Подбираясь к боровику, притаившемуся под лапами ели, Юрка не заметил, как напоролся коленкой на оставшуюся со времен войны старую колючую проволоку. Сначала он испугался, не гадюка ли его укусила, но когда обнаружил колючку, успокоился. 
Коленка почти не болела, но опухла и покраснела. К вечеру Юрка стал мерзнуть, его пробирал озноб, как будто он сильно простыл. Юрка залез в шалаш и зарылся там в сено, стало полегче.
 - Мама! Мы с Юркой пришли с грибами, и больше я его не видела, где он?
 - Как не видела? Что за детский сад? Вечно его где-то носит!
Мама уже почистила грибы и вывесила их на ниточках сушиться над плитой.
Юрку нашли быстро. Его колено распухло, маленькая но глубокая ссадина была в самом центре. Сам Юрка был горячий, как самовар. Принесли водки, какой то промасленной бумаги и бинт. Соорудили водочный компресс и замотали коленку. Хозяин хутора на руках отнес Юрку в дом и сразу положил его в постель.
На Юркиной коленке на всю оставшуюся жизнь сохранился незаметный маленький шрамчик на память об этом замечательном лете.

А потом в их классе появился новый ученик Илья Горелик. Он был намного старше,  у него было больное сердце, он не бегал, пропускал физкультуру, в основном сидел. Его больное сердце было добрым, а руки умелые. Илья всем помогал, но часто пропускал занятия в школе и тогда  большой оравой одноклассников навещали его. Комната, где он жил с мамой, была маленькая и мы по очереди к нему заходили, ожидая своего времени в коммунальном коридоре.
 - Привет Илья! У нас вчера утром опять свету не было и мы не учились, это Юрка снова жеванную промокашку в пробку вставил!
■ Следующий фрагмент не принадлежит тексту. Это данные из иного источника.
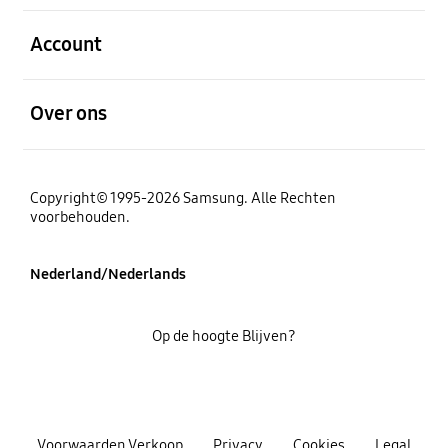
Open
Account
Open
Over ons
Copyright© 1995-2026 Samsung. Alle Rechten
voorbehouden.
Nederland/Nederlands
Op de hoogte Blijven?
Voorwaarden Verkoop
Privacy
Cookies
Legal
Пока промокашка была мокрая, слюнявая свет был, а когда подсохла, то пропал. А сегодня на дверцу с пробками повесили замок, теперь нужно что-то новое.
 - А нашу учительницу Галину Ивановну провожал домой учитель из старших классов. Мы за ними проследили. Не могла, что ли, Галина Ивановна выбрать кого-то получше?
Илья слушал наши новости, улыбался, но быстро уставал.
О том, что Ильи не стало, нам сообщила Галина Ивановна:
 - Ребята! Завтра мы не учимся. Будем хоронить Илью. Приходим в школу с цветами. Количество цветов должно быть четным. Юра, что значит четное количество?
 - Четное, это когда два.  Галина Ивановна, а что Илья умер?
Хоронили Илью в глубине Еврейского кладбища между старых могильных памятников. Запомнилось обилие цветов и впервые испытанное чувство безвозвратной потери, невозможность что-то изменить.
Юрка не отходил от Аленки, пытаясь ее поддержать и успокоить, хотя его самого бил озноб:
 - Мне твоя бабушка говорила о том, что мы не совсем умираем, когда умираем. Ты не знаешь, как это так?
 - Мне она то же говорила, но я никогда не видела, что бы так, был Илья, и вот только холм в цветах… Если Илья не весь умер, то что осталось и где это он? А когда мы умрем, что будет с нами?
 - Ты помнишь, я маленький болел, это когда мы еще не учились в школе, ты с мамой приходила меня навестить, когда у меня была температура,  я видел себя сверху, я взлетел к потолку и видел родителей и себя сверху, но как-то необычно… наверно, я умирал. Может быть, и Илья нас сейчас видит.
 - Если Илья нас сейчас видит, то пусть он знает, что и мы его то же очень любим!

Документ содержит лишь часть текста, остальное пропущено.